The Economist, April 9, 1994

It was bound to happen: gambling is heading for the information highway. In October Gaming Entertainment Television (GET), a cable-TV station based in Pittsburgh, is to start broadcasting horseracing, poker and $1m-jackpot bingo, all of which will allow interactive gambling. At the same time, Sony's Game Show Channel, based in Los Angeles, is promising interactive versions of "Wheel of Fortune" and "The Price is Right". There is a market: 6m Americans play (by mailing in cards) the ordinary TV version of "The Price is Right". The two networks are taking opposite tacks. The Game Show Channel will be financed by advertising rather than gambling: interactivity is simply a wheeze to push up its ratings. In its fir phase it will allow viewers to play for free (ie, without betting real money) and will offer small prizes to those who win. Eventually, however, it may permit real betting too.

The strategy of GET, whose investors are betting $55m on the venture, is the other way around. Gambling, not advertising, will earn the money. In order to play, viewers will have to make a wager on the telephone or through a pay-per-view charge. To comply with Federal Communications Commission (FCC) rules against broadcasting games of "chance", the network will offer programmes that the regulators consider to be based on "skill". One of these is picking winning horses (which suggest that FCC commissioners rarely visit the racetrack). In the case of bingo, the channel gets round the rules by giving betting cards away free -- but only to viewers who pay a monthly charge.

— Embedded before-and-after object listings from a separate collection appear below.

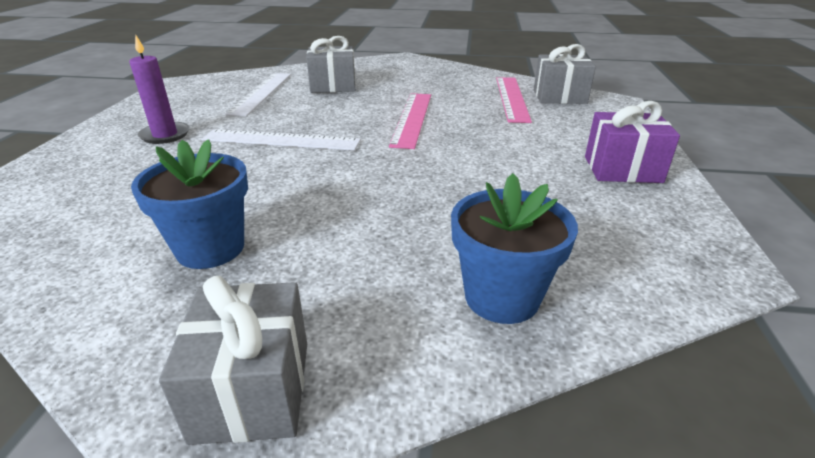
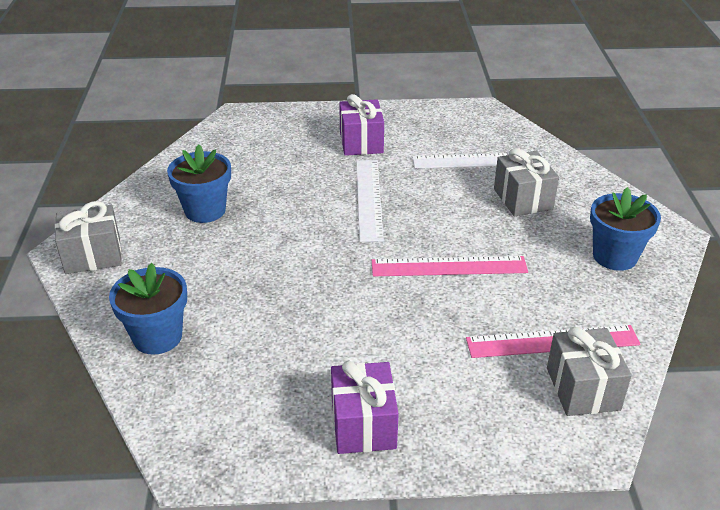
camera: 80 degrees right, 5 degrees up
(165, 135) = (361, 142): purple candle -> purple gift
(421, 72) = (614, 256): none -> blue flower pot

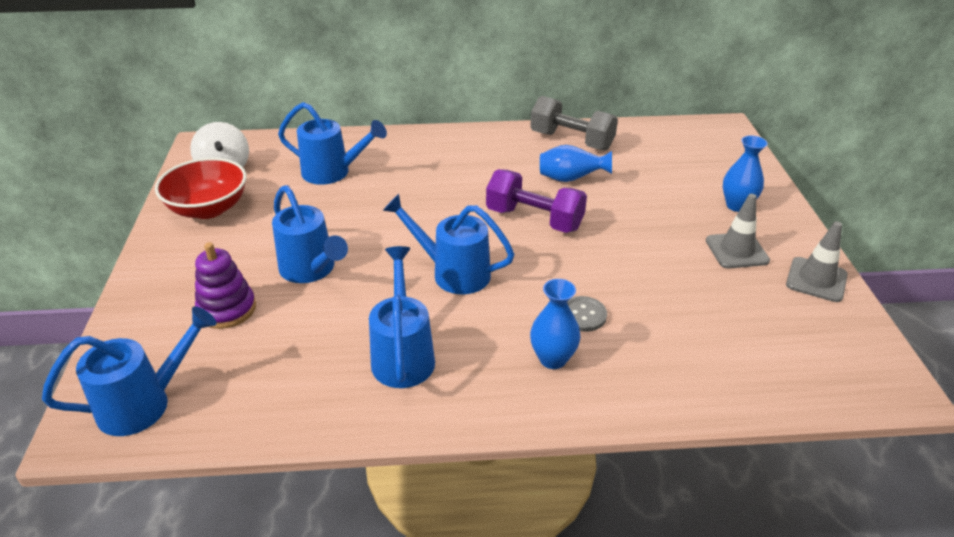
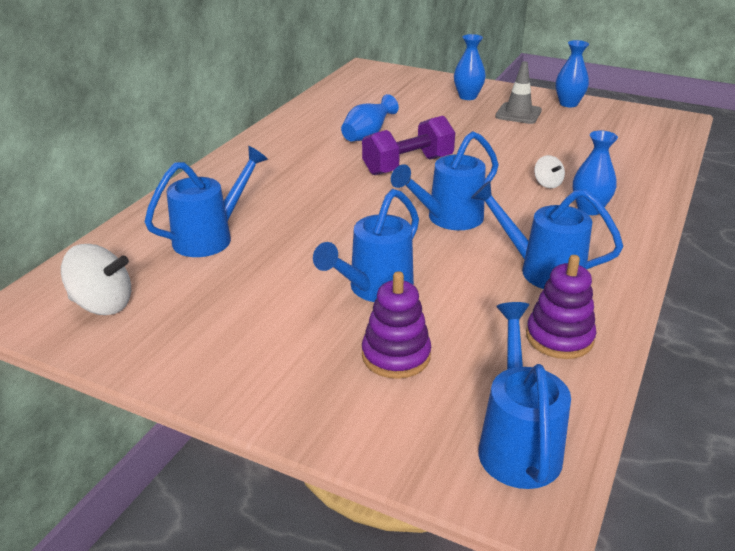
camera: 60 degrees left, 5 degrees down
(208, 208) = (180, 333): red bowl -> none
(297, 393) = (559, 337): none -> purple stacking toy
(311, 270) = (375, 289): blue watering can -> blue watering can turned 135 degrees clockwise
(571, 141) = (312, 119): grey dumbbell -> none
(583, 315) = (547, 184): grey button -> white spinning top
(816, 280) = (568, 104): grey traffic cone -> blue vase

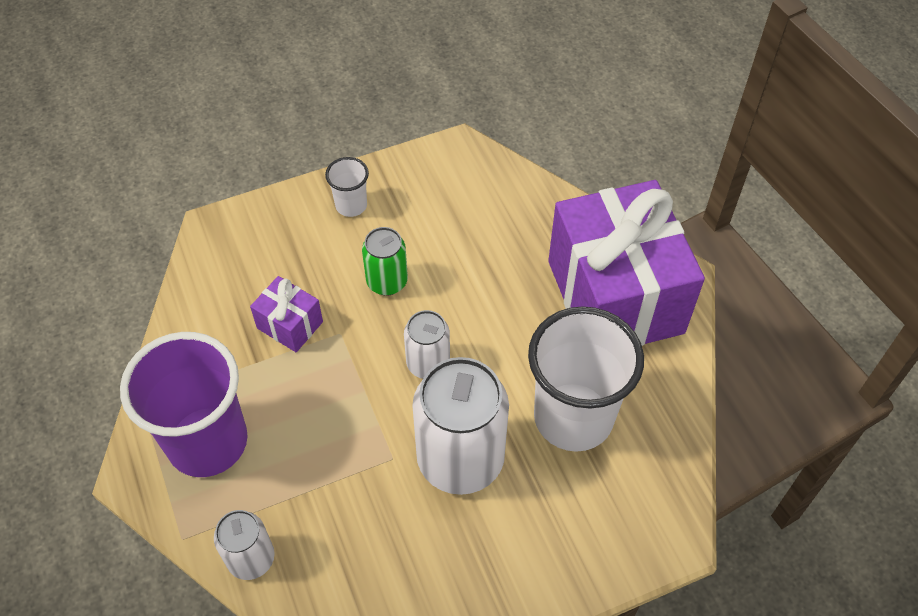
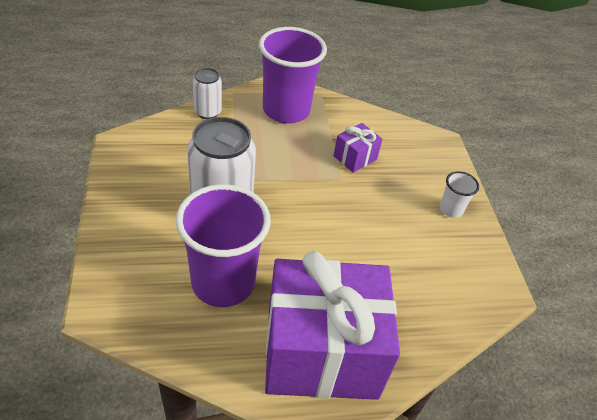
camera: 100 degrees right, 10 degrees down
(387, 281) = (377, 211): green can -> none
(428, 363) = (301, 215): white can -> none
(573, 417) = (223, 283): white cup -> purple cup

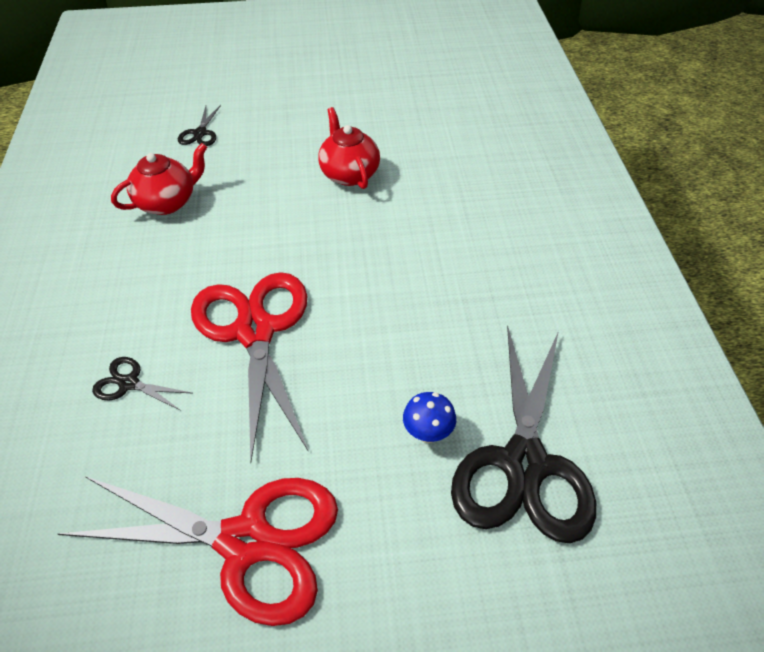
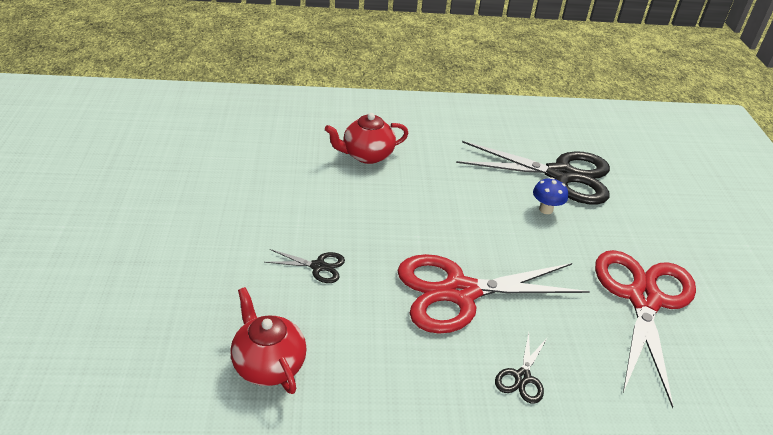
camera: 90 degrees left, 10 degrees down
(200, 133) = (139, 339): black scissors -> black scissors (318, 266)
(349, 174) = (261, 222): red teapot -> red teapot (367, 155)

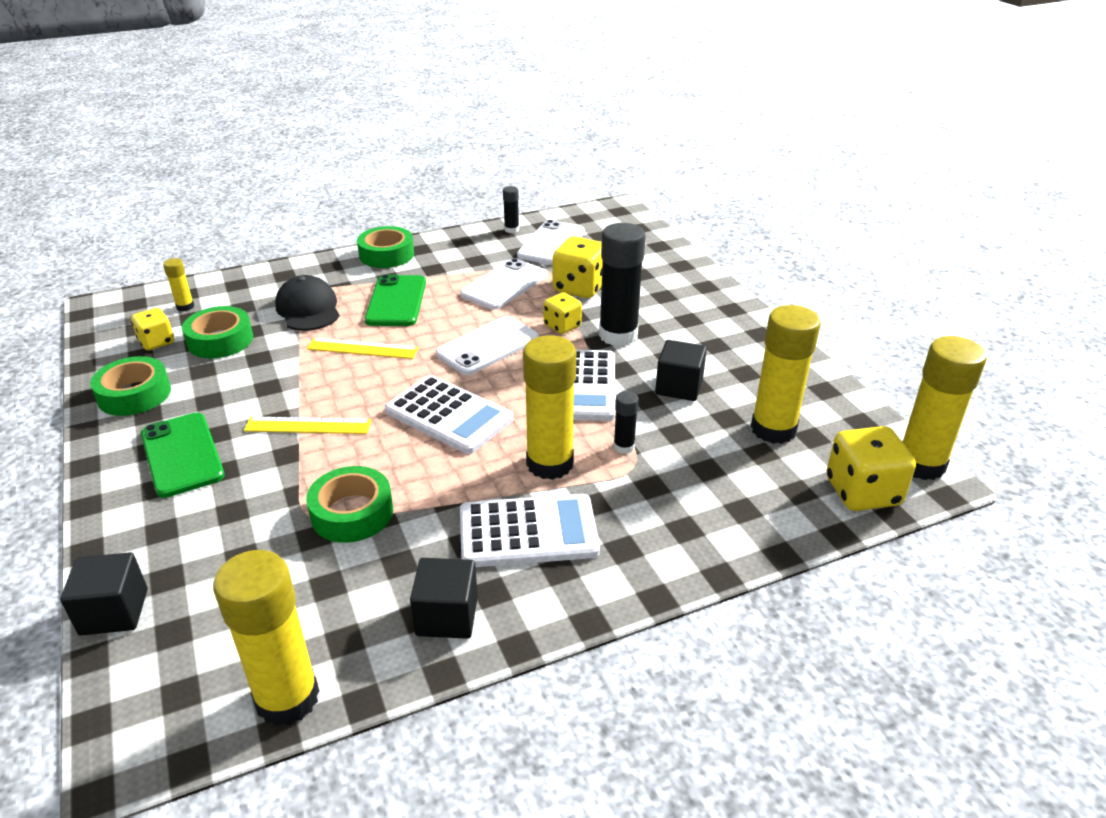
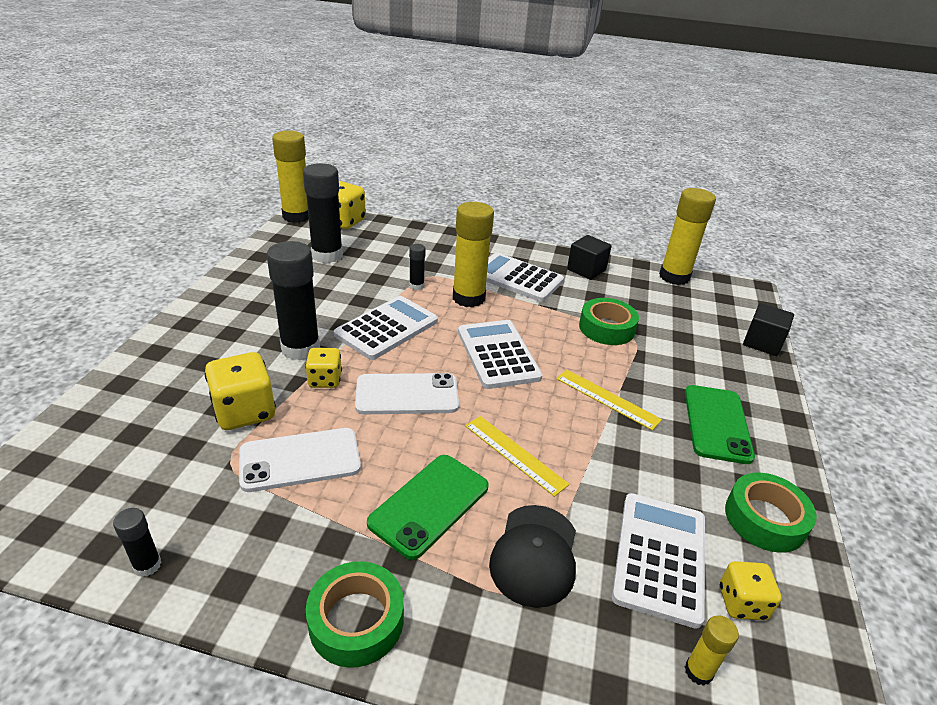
camera: 145 degrees left, 0 degrees up
(220, 340) = (660, 557): green tape -> white calculator
(551, 243) = (157, 499): white phone -> none
(679, 387) = (330, 296): black cube -> none
(773, 429) = (327, 255): yellow glue stick -> black glue stick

GET's rivals worry that big profits from interactive gambling could attract unwelcome government attention. Nelson Goldberg, its president, is unmoved. He predicts that interactive gambling will be one of multimedia's most profitable applications -- far more lucrative than sending video-on-demand along the information highway, for instance. After all, Americans spent some $340 billion on gambling in 1993. They spent a meagre $5 billion at the cinema.